It was October 1984 and Peter Garrett, the frontman for Midnight Oil, should have been riding high. The band’s fifth album, Red Sails In The Sunset, had just topped the Australian charts – the band’s first number one.
Instead, he was restless and preoccupied. In his memoir, Big Blue Sky, he admitted he hadn’t contributed much by way of music to the album, recorded in Tokyo. When it was complete, he and his partner Doris visited Hiroshima.
No book or documentary, he said, could have prepared them for the photos and testimonies when they got to the site where the the first atomic bomb was dropped. “It’s literally a searing experience that leaves its imprint on you and never quite leaves,” Garrett said.
“We met with the Hibakusha, who are survivors and friends and families of the survivors of the initial detonation, and seeing the wreckage at first hand, hearing people’s accounts about what happened and what it meant to them subsequently, really brought it home.”
The experience left him questioning the line between activism and direct political involvement. “I was pretty energised and agitated by the politics of the time, and wanted to be useful – and how useful are you in a rock band?” he asked himself.
In December 1984 Garrett took his first tilt at politics in the federal election, joining the newly formed Nuclear Disarmament Party and heading the New South Wales senate ticket. He fell just short of a seat – squeezed out, ironically, by Labor preferences.
It was a fascinating chapter in Australian political life, as well as the life of Midnight Oil, dramatically captured by filmmaker Ray Argall’s documentary, Midnight Oil: 1984, which was filmed against the backdrop of the Cold War.
Argall’s film had been a long time in the making. That year, Garrett had joined the band on tour, shooting thousands of hours of footage. The film is fleshed out by period news footage and contemporary interviews with the band and associates.

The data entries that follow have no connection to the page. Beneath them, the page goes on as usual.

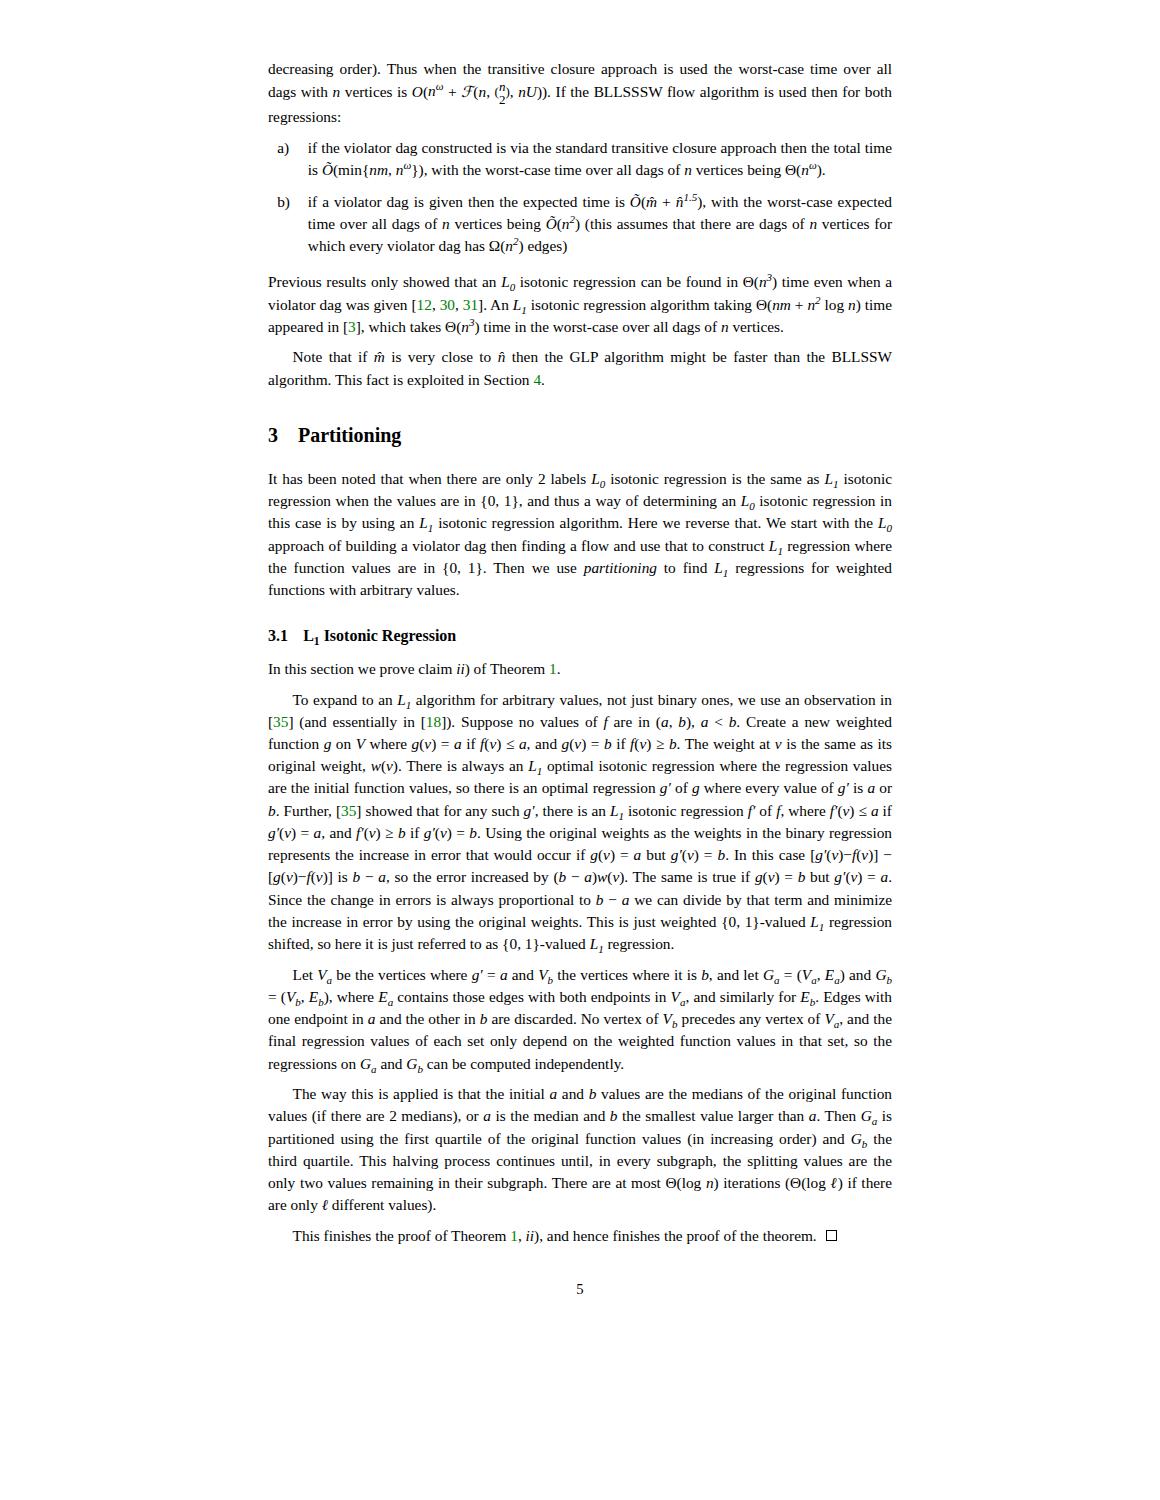decreasing order). Thus when the transitive closure approach is used the worst-case time over all dags with n vertices is O(nω + ℱ(n, (n 2), nU)). If the BLLSSSW flow algorithm is used then for both regressions:
a) if the violator dag constructed is via the standard transitive closure approach then the total time is Õ(min{nm, nω}), with the worst-case time over all dags of n vertices being Θ(nω).
b) if a violator dag is given then the expected time is Õ(m̂ + n̂1.5), with the worst-case expected time over all dags of n vertices being Õ(n2) (this assumes that there are dags of n vertices for which every violator dag has Ω(n2) edges)
Previous results only showed that an L0 isotonic regression can be found in Θ(n3) time even when a violator dag was given [12, 30, 31]. An L1 isotonic regression algorithm taking Θ(nm + n2 log n) time appeared in [3], which takes Θ(n3) time in the worst-case over all dags of n vertices.
Note that if m̂ is very close to n̂ then the GLP algorithm might be faster than the BLLSSW algorithm. This fact is exploited in Section 4.
3 Partitioning
It has been noted that when there are only 2 labels L0 isotonic regression is the same as L1 isotonic regression when the values are in {0, 1}, and thus a way of determining an L0 isotonic regression in this case is by using an L1 isotonic regression algorithm. Here we reverse that. We start with the L0 approach of building a violator dag then finding a flow and use that to construct L1 regression where the function values are in {0, 1}. Then we use partitioning to find L1 regressions for weighted functions with arbitrary values.
3.1 L1 Isotonic Regression
In this section we prove claim ii) of Theorem 1.
To expand to an L1 algorithm for arbitrary values, not just binary ones, we use an observation in [35] (and essentially in [18]). Suppose no values of f are in (a, b), a < b. Create a new weighted function g on V where g(v) = a if f(v) ≤ a, and g(v) = b if f(v) ≥ b. The weight at v is the same as its original weight, w(v). There is always an L1 optimal isotonic regression where the regression values are the initial function values, so there is an optimal regression g′ of g where every value of g′ is a or b. Further, [35] showed that for any such g′, there is an L1 isotonic regression f′ of f, where f′(v) ≤ a if g′(v) = a, and f′(v) ≥ b if g′(v) = b. Using the original weights as the weights in the binary regression represents the increase in error that would occur if g(v) = a but g′(v) = b. In this case [g′(v)−f(v)] − [g(v)−f(v)] is b − a, so the error increased by (b − a)w(v). The same is true if g(v) = b but g′(v) = a. Since the change in errors is always proportional to b − a we can divide by that term and minimize the increase in error by using the original weights. This is just weighted {0, 1}-valued L1 regression shifted, so here it is just referred to as {0, 1}-valued L1 regression.
Let Va be the vertices where g′ = a and Vb the vertices where it is b, and let Ga = (Va, Ea) and Gb = (Vb, Eb), where Ea contains those edges with both endpoints in Va, and similarly for Eb. Edges with one endpoint in a and the other in b are discarded. No vertex of Vb precedes any vertex of Va, and the final regression values of each set only depend on the weighted function values in that set, so the regressions on Ga and Gb can be computed independently.
The way this is applied is that the initial a and b values are the medians of the original function values (if there are 2 medians), or a is the median and b the smallest value larger than a. Then Ga is partitioned using the first quartile of the original function values (in increasing order) and Gb the third quartile. This halving process continues until, in every subgraph, the splitting values are the only two values remaining in their subgraph. There are at most Θ(log n) iterations (Θ(log ℓ) if there are only ℓ different values).
This finishes the proof of Theorem 1, ii), and hence finishes the proof of the theorem.
5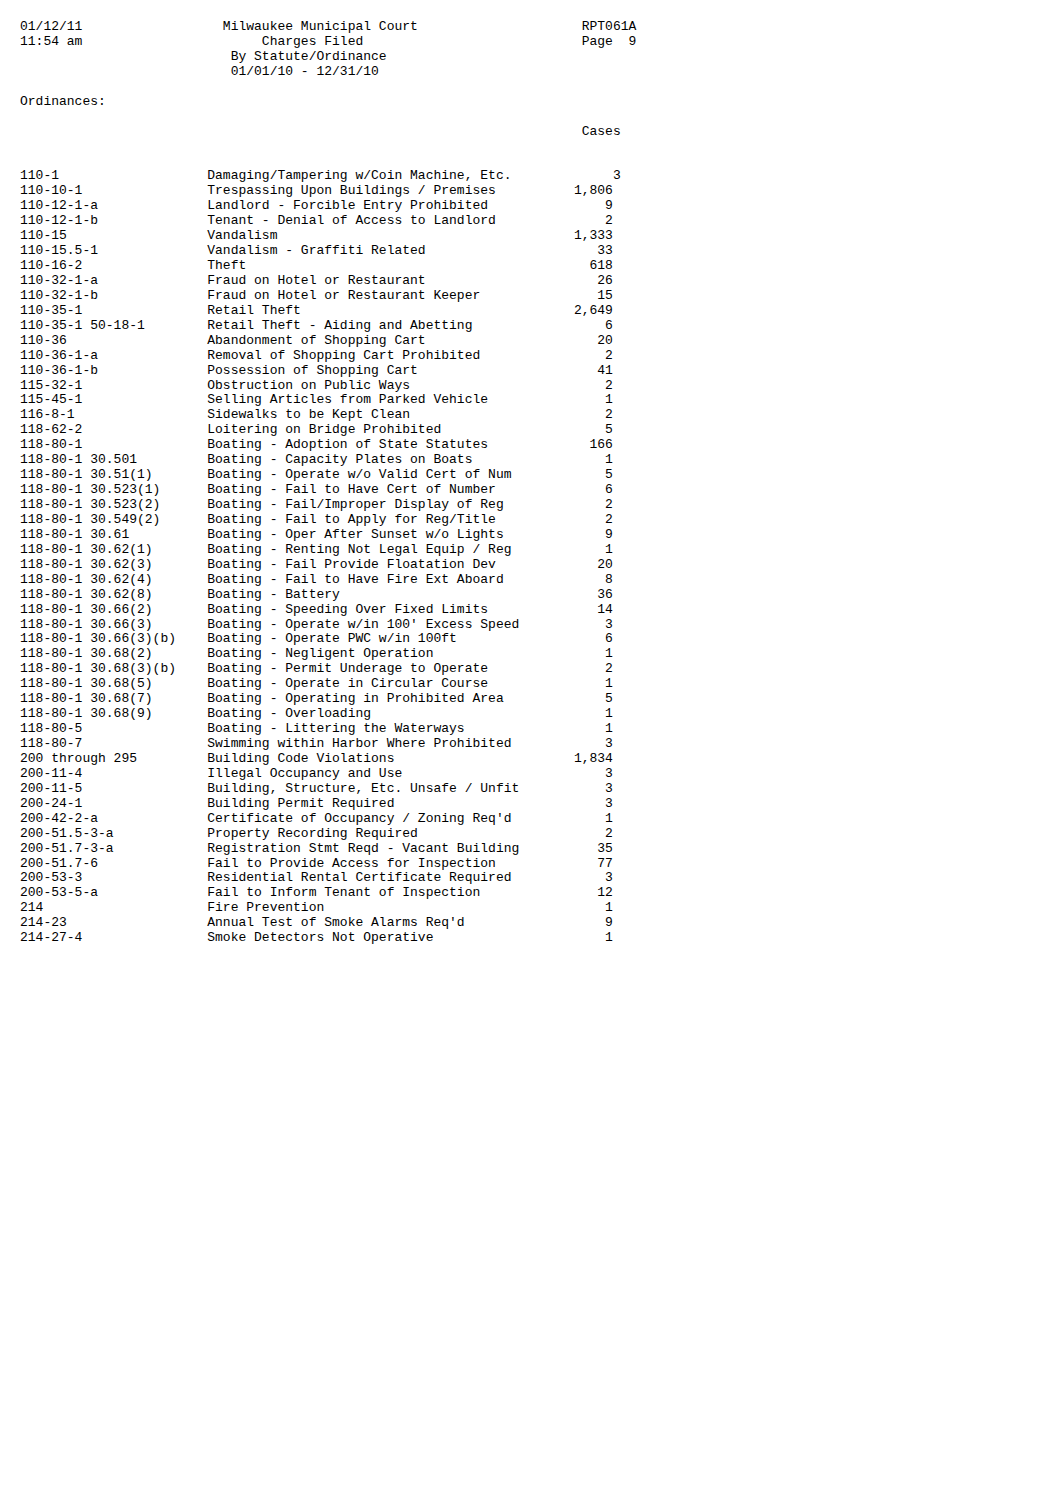01/12/11                  Milwaukee Municipal Court                     RPT061A
11:54 am                       Charges Filed                            Page  9
                           By Statute/Ordinance
                           01/01/10 - 12/31/10

Ordinances:

                                                                        Cases


110-1                   Damaging/Tampering w/Coin Machine, Etc.             3
110-10-1                Trespassing Upon Buildings / Premises          1,806
110-12-1-a              Landlord - Forcible Entry Prohibited               9
110-12-1-b              Tenant - Denial of Access to Landlord              2
110-15                  Vandalism                                      1,333
110-15.5-1              Vandalism - Graffiti Related                      33
110-16-2                Theft                                            618
110-32-1-a              Fraud on Hotel or Restaurant                      26
110-32-1-b              Fraud on Hotel or Restaurant Keeper               15
110-35-1                Retail Theft                                   2,649
110-35-1 50-18-1        Retail Theft - Aiding and Abetting                 6
110-36                  Abandonment of Shopping Cart                      20
110-36-1-a              Removal of Shopping Cart Prohibited                2
110-36-1-b              Possession of Shopping Cart                       41
115-32-1                Obstruction on Public Ways                         2
115-45-1                Selling Articles from Parked Vehicle               1
116-8-1                 Sidewalks to be Kept Clean                         2
118-62-2                Loitering on Bridge Prohibited                     5
118-80-1                Boating - Adoption of State Statutes             166
118-80-1 30.501         Boating - Capacity Plates on Boats                 1
118-80-1 30.51(1)       Boating - Operate w/o Valid Cert of Num            5
118-80-1 30.523(1)      Boating - Fail to Have Cert of Number              6
118-80-1 30.523(2)      Boating - Fail/Improper Display of Reg             2
118-80-1 30.549(2)      Boating - Fail to Apply for Reg/Title              2
118-80-1 30.61          Boating - Oper After Sunset w/o Lights             9
118-80-1 30.62(1)       Boating - Renting Not Legal Equip / Reg            1
118-80-1 30.62(3)       Boating - Fail Provide Floatation Dev             20
118-80-1 30.62(4)       Boating - Fail to Have Fire Ext Aboard             8
118-80-1 30.62(8)       Boating - Battery                                 36
118-80-1 30.66(2)       Boating - Speeding Over Fixed Limits              14
118-80-1 30.66(3)       Boating - Operate w/in 100' Excess Speed           3
118-80-1 30.66(3)(b)    Boating - Operate PWC w/in 100ft                   6
118-80-1 30.68(2)       Boating - Negligent Operation                      1
118-80-1 30.68(3)(b)    Boating - Permit Underage to Operate               2
118-80-1 30.68(5)       Boating - Operate in Circular Course               1
118-80-1 30.68(7)       Boating - Operating in Prohibited Area             5
118-80-1 30.68(9)       Boating - Overloading                              1
118-80-5                Boating - Littering the Waterways                  1
118-80-7                Swimming within Harbor Where Prohibited            3
200 through 295         Building Code Violations                       1,834
200-11-4                Illegal Occupancy and Use                          3
200-11-5                Building, Structure, Etc. Unsafe / Unfit           3
200-24-1                Building Permit Required                           3
200-42-2-a              Certificate of Occupancy / Zoning Req'd            1
200-51.5-3-a            Property Recording Required                        2
200-51.7-3-a            Registration Stmt Reqd - Vacant Building          35
200-51.7-6              Fail to Provide Access for Inspection             77
200-53-3                Residential Rental Certificate Required            3
200-53-5-a              Fail to Inform Tenant of Inspection               12
214                     Fire Prevention                                    1
214-23                  Annual Test of Smoke Alarms Req'd                  9
214-27-4                Smoke Detectors Not Operative                      1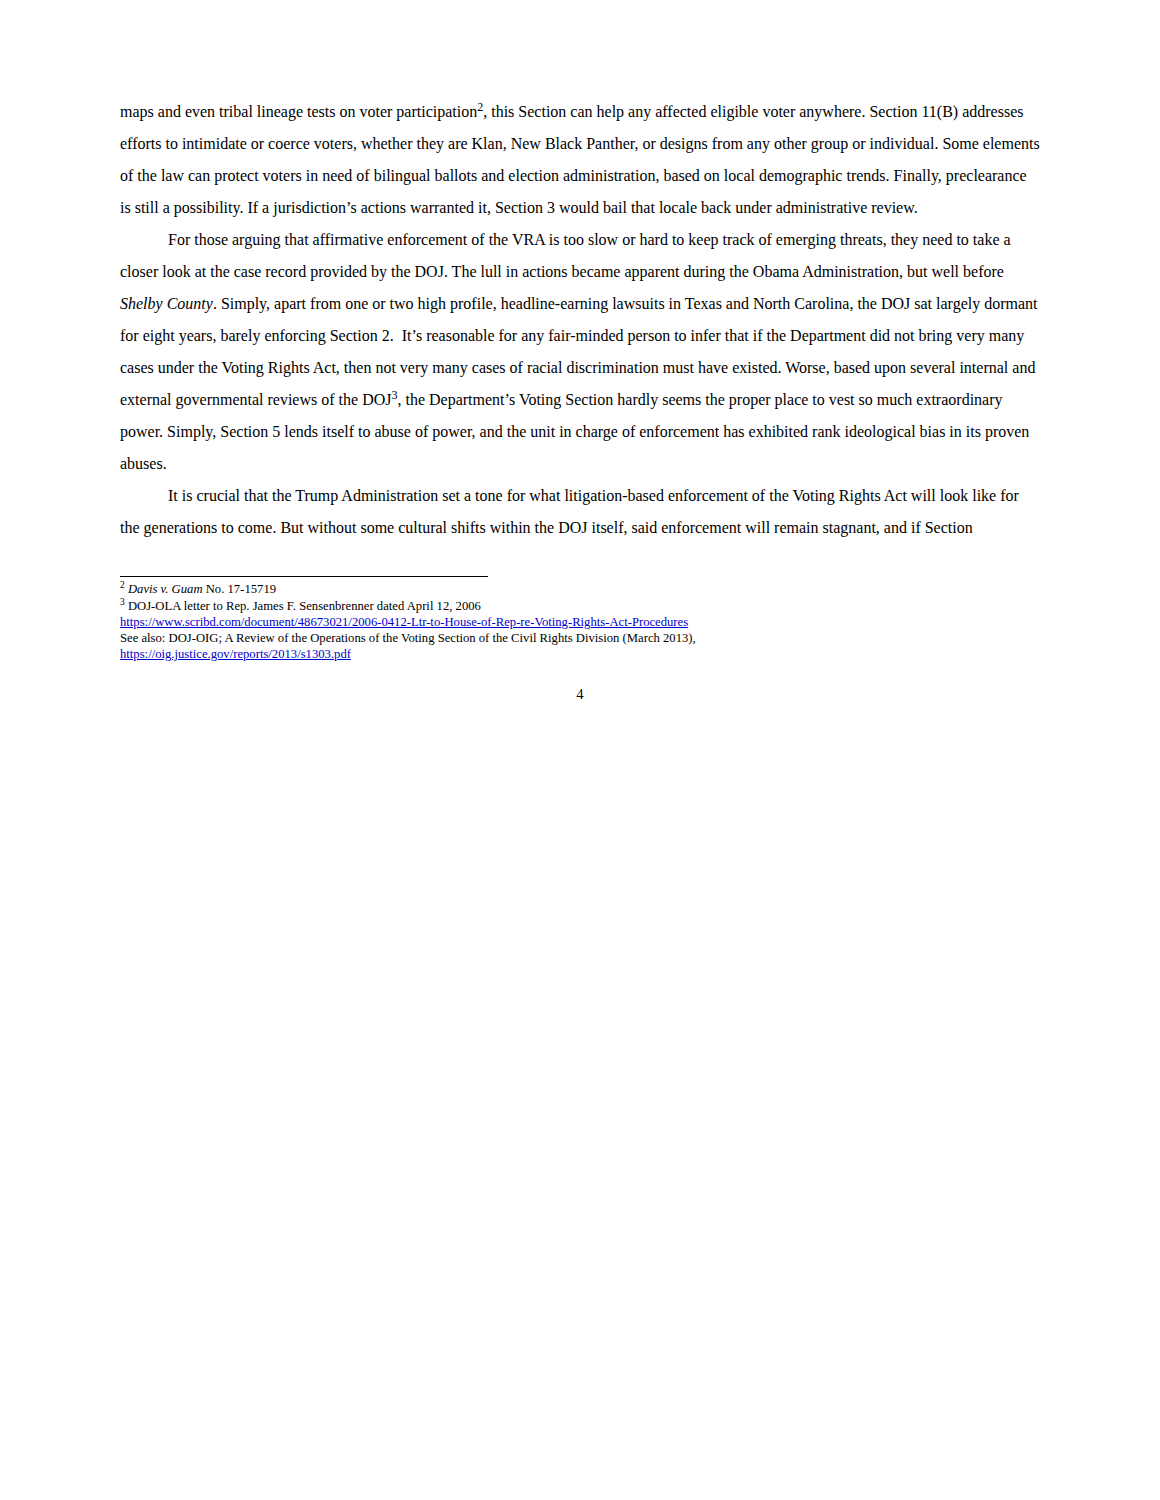maps and even tribal lineage tests on voter participation2, this Section can help any affected eligible voter anywhere. Section 11(B) addresses efforts to intimidate or coerce voters, whether they are Klan, New Black Panther, or designs from any other group or individual. Some elements of the law can protect voters in need of bilingual ballots and election administration, based on local demographic trends. Finally, preclearance is still a possibility. If a jurisdiction’s actions warranted it, Section 3 would bail that locale back under administrative review.
For those arguing that affirmative enforcement of the VRA is too slow or hard to keep track of emerging threats, they need to take a closer look at the case record provided by the DOJ. The lull in actions became apparent during the Obama Administration, but well before Shelby County. Simply, apart from one or two high profile, headline-earning lawsuits in Texas and North Carolina, the DOJ sat largely dormant for eight years, barely enforcing Section 2. It’s reasonable for any fair-minded person to infer that if the Department did not bring very many cases under the Voting Rights Act, then not very many cases of racial discrimination must have existed. Worse, based upon several internal and external governmental reviews of the DOJ3, the Department’s Voting Section hardly seems the proper place to vest so much extraordinary power. Simply, Section 5 lends itself to abuse of power, and the unit in charge of enforcement has exhibited rank ideological bias in its proven abuses.
It is crucial that the Trump Administration set a tone for what litigation-based enforcement of the Voting Rights Act will look like for the generations to come. But without some cultural shifts within the DOJ itself, said enforcement will remain stagnant, and if Section
2 Davis v. Guam No. 17-15719
3 DOJ-OLA letter to Rep. James F. Sensenbrenner dated April 12, 2006
https://www.scribd.com/document/48673021/2006-0412-Ltr-to-House-of-Rep-re-Voting-Rights-Act-Procedures
See also: DOJ-OIG; A Review of the Operations of the Voting Section of the Civil Rights Division (March 2013),
https://oig.justice.gov/reports/2013/s1303.pdf
4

It also captures a driven man running on what seems like combination of adrenaline and fumes. Garrett would arrive at rehearsals or soundchecks with folders full of briefing notes – between his meetings and interviews – before playing high-octane shows in the evening. Then he’d wake up the next day and do it all again.
“When I looked at the film rushes it did come flooding back,” Garrett said. “I guess my strongest sense was the sense of solidarity of the band, who were essentially signing off on the extracurricular activity of their singer.
“My memory of it is more about this upwelling of energy that was driving us, which meant when you got on stage at night – even though you’d been up really early in the morning and going on morning telly – there was still a lot of juice in the tank.”
It was a sliding-doors moment for the iconic singer. Could the band have continued? “I think probably we could have,” Garrett said, before conceding that maybe they would have gone into hiatus “like they did 15 years later and played surf music” – as several members of Midnight Oil did with the band, the Break, after Garrett eventually joined the Labor Party and left the band in 2002.
That move saw Garrett labelled a turncoat by many activists, but he pointed to the many gains made by the disarmament movement as evidence of its incremental success. He says Midnight Oil: 1984 captures a sense of the energy of that movement in its earlier days.
“There were a bunch of different actions and actors breaking out of the conventional narrative,” he said. “At the beginning, of course, we were dismissed as silly fringe-dwellers, and then there was the attempt to completely destabilise us and dirty us up.
“And yet through all of that, there was this other energy – this other, younger Australia saying well hang on a sec, this is something that is important to us. It was idealistic … But they’re ideals that I was proud of and I’m still proud of them.
“If you consider the international campaign against nuclear weapons now, and the ICAN [International Campaign to Abolish Nuclear Weapons] group who won the Nobel peace prize last year – some of those people were people in the Midnight Oil audience.
“Is it naive? I don’t think so; I think we’re closer to resolving that issue than we’ve been for a very long time, with a new treaty [on the non-proliferation of nuclear weapons] getting ratified around the world.
“It’s not as though the issue just disappeared from sight once we’d done our bit, everybody else has picked it up and done fantastic things since.”
As for Midnight Oil, who reformed last year for their first tour since 2001, Garrett said they would be reconvening soon, and while there were no firm plans, it seemed likely the band would work together again.
“I think we were pretty blown away by the Great Circle [tour] and the level of response both here and overseas, and even though people have sort of scattered to the four corners, we’re all coming back, so that in itself is a positive sign.
“I’d like to think we can do some more songs. I know I’m writing; I suspect the other boys are writing. At this stage of the game you just literally thank your lucky stars that you can be in a band like this.”